**Dataset records:**
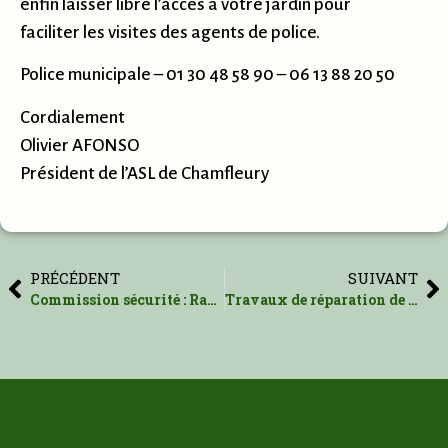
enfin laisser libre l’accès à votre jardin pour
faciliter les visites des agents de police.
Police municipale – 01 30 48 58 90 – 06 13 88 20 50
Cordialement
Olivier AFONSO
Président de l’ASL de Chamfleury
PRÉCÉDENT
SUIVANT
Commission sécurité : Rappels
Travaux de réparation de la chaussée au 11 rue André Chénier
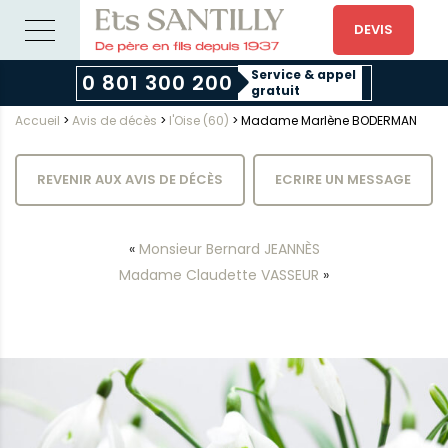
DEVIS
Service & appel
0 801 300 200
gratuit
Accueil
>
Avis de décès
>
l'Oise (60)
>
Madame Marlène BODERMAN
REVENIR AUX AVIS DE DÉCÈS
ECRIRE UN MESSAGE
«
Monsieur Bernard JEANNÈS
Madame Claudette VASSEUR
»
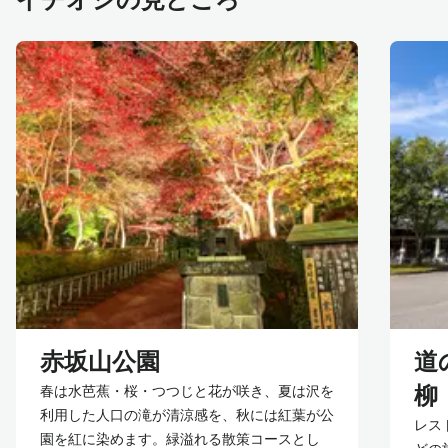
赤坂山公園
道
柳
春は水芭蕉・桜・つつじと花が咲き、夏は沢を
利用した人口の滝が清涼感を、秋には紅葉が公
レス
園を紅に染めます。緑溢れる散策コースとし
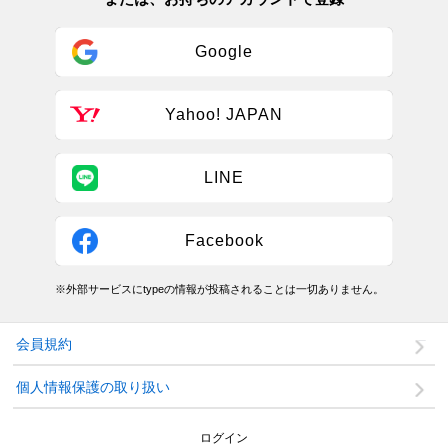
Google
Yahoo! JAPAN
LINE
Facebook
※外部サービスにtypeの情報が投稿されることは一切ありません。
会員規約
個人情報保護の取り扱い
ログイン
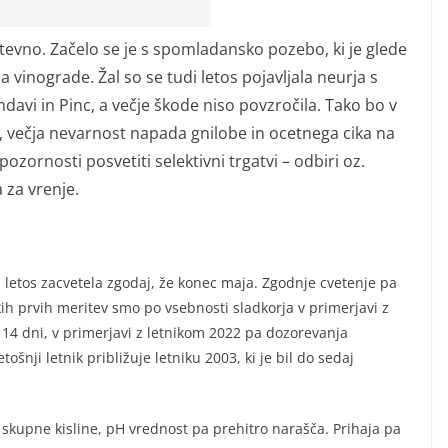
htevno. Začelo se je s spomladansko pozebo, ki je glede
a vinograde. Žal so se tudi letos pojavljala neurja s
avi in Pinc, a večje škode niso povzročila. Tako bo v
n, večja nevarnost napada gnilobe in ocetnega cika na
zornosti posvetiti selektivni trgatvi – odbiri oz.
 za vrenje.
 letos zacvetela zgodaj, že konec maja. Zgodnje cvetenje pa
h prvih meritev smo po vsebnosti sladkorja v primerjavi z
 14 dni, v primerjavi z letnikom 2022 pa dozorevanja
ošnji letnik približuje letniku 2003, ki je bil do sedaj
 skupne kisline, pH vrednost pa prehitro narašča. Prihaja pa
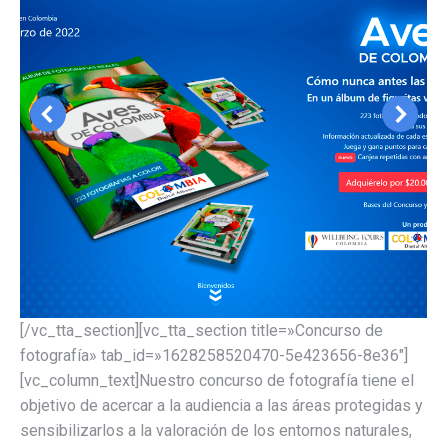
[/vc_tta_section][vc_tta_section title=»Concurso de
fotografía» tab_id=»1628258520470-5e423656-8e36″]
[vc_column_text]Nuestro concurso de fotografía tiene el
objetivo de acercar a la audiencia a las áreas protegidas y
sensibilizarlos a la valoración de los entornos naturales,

**What to work on:**
Copy every line of text in the data above without changes, and leave out the pictures.

**Finished task:**
enfin laisser libre l’accès à votre jardin pour
faciliter les visites des agents de police.
Police municipale – 01 30 48 58 90 – 06 13 88 20 50
Cordialement
Olivier AFONSO
Président de l’ASL de Chamfleury
PRÉCÉDENT
SUIVANT
Commission sécurité : Rappels
Travaux de réparation de la chaussée au 11 rue André Chénier
DEVIS
Service & appel
0 801 300 200
gratuit
Accueil
>
Avis de décès
>
l'Oise (60)
>
Madame Marlène BODERMAN
REVENIR AUX AVIS DE DÉCÈS
ECRIRE UN MESSAGE
«
Monsieur Bernard JEANNÈS
Madame Claudette VASSEUR
»
赤坂山公園
道
柳
春は水芭蕉・桜・つつじと花が咲き、夏は沢を
利用した人口の滝が清涼感を、秋には紅葉が公
レス
園を紅に染めます。緑溢れる散策コースとし
Google
Yahoo! JAPAN
LINE
Facebook
※外部サービスにtypeの情報が投稿されることは一切ありません。
会員規約
個人情報保護の取り扱い
ログイン
htevno. Začelo se je s spomladansko pozebo, ki je glede
a vinograde. Žal so se tudi letos pojavljala neurja s
avi in Pinc, a večje škode niso povzročila. Tako bo v
n, večja nevarnost napada gnilobe in ocetnega cika na
zornosti posvetiti selektivni trgatvi – odbiri oz.
 za vrenje.
 letos zacvetela zgodaj, že konec maja. Zgodnje cvetenje pa
h prvih meritev smo po vsebnosti sladkorja v primerjavi z
 14 dni, v primerjavi z letnikom 2022 pa dozorevanja
ošnji letnik približuje letniku 2003, ki je bil do sedaj
 skupne kisline, pH vrednost pa prehitro narašča. Prihaja pa
[/vc_tta_section][vc_tta_section title=»Concurso de
fotografía» tab_id=»1628258520470-5e423656-8e36″]
[vc_column_text]Nuestro concurso de fotografía tiene el
objetivo de acercar a la audiencia a las áreas protegidas y
sensibilizarlos a la valoración de los entornos naturales,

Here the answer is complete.